Mme Latimer : C'est une question intéressante que vous posez. Lorsque nous avons commencé à travailler dans le secteur de la justice pour les jeunes, nous donnions des prix aux agents de police dont les activités reflétaient l'esprit de la Loi sur le système de justice pénale pour les adolescents. Beaucoup d'agents de police font vraiment de l'excellent travail. Ils ne sont pas du tout opposés à l'idée de jouer une partie de hockey-balle avec les jeunes du quartier. Ils aiment ça, surtout les agents de police qui font des patrouilles à pied dans ces communautés.

C'est un des objectifs clés de la GRC également, et c'est quelque chose à encourager; je suis heureuse que les chefs de police encouragent eux aussi les activités de prévention du crime.

Il y a d'énormes différences dans les façons dont les communautés voient la police. Dans mon quartier, on nous disait toujours que si on se perdait, il fallait trouver un agent de police. On nous apprenait que ces hommes étaient là pour nous servir et nous protéger et qu'ils seraient toujours disposés à nous aider si on avait des problèmes. Ailleurs, ce n'est pas la même chose; il y a beaucoup d'hostilité et d'antagonisme.

Je trouve cela très encourageant. Les chefs de police ont le mérite d'encourager les jeunes agents de police à travailler avec les jeunes.

La présidente : Merci beaucoup pour votre témoignage. Voilà qui met fin aux témoignages pour aujourd'hui.

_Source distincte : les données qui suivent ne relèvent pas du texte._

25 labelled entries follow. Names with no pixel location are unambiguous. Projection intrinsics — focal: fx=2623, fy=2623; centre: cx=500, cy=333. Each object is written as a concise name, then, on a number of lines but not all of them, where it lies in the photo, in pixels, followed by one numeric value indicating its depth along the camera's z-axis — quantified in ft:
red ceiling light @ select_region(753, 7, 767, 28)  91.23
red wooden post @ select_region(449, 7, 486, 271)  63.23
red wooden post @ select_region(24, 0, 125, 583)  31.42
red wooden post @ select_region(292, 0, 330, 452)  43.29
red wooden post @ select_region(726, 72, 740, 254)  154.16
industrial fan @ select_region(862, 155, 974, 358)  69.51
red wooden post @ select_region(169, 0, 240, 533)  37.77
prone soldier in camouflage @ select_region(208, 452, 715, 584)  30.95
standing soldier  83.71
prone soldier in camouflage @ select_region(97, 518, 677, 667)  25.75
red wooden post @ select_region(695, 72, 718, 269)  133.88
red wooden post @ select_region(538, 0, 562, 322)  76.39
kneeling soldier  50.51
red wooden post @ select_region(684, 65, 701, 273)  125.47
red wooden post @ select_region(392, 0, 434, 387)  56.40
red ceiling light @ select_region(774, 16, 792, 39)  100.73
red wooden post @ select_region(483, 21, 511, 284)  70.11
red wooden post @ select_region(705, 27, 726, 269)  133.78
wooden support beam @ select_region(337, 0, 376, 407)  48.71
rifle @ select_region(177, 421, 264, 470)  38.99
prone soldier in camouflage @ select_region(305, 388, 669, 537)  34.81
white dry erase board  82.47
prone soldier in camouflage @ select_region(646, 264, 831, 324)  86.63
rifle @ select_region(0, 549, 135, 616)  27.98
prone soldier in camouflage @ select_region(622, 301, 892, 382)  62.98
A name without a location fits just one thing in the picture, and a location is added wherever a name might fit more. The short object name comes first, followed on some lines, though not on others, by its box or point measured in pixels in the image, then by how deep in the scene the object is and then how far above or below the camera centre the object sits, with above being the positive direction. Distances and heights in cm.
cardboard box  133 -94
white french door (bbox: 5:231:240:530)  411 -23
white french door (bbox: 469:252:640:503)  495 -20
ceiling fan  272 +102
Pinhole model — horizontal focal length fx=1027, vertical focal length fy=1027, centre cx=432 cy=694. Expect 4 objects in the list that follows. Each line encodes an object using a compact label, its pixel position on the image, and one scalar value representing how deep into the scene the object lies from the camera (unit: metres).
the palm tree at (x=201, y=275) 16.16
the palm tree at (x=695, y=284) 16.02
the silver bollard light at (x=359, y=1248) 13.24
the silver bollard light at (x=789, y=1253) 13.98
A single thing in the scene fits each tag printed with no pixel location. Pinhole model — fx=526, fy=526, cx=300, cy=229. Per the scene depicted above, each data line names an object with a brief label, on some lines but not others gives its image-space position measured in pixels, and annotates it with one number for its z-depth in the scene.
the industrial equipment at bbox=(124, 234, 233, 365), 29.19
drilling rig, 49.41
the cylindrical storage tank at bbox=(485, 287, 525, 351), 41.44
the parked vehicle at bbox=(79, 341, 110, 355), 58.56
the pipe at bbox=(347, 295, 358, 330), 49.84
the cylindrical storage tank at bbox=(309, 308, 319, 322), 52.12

Il nous reste encore des questions à régler à huis clos, mais la question du budget doit être traitée ouvertement. Vous avez le budget devant vous. On reçoit toujours beaucoup de demandes pour notre rapport sur la cyberintimidation; on demande donc la permission d'encourir des frais de messagerie de 200 $ et des frais d'impression de 7 000 $. Comme vous le savez, nous passons seulement à l'impression lorsqu'on reçoit une demande, pas avant; en l'occurrence, le nombre de demandes est si élevé que le montant que nous demandons l'est également. Bien évidemment, nous ne dépenserons pas d'argent inutilement. Y a-t-il des questions au sujet du budget?

Le sénateur Eggleton : Je propose la motion.

Des voix : D'accord.

La présidente : Merci. Procédons maintenant à huis clos.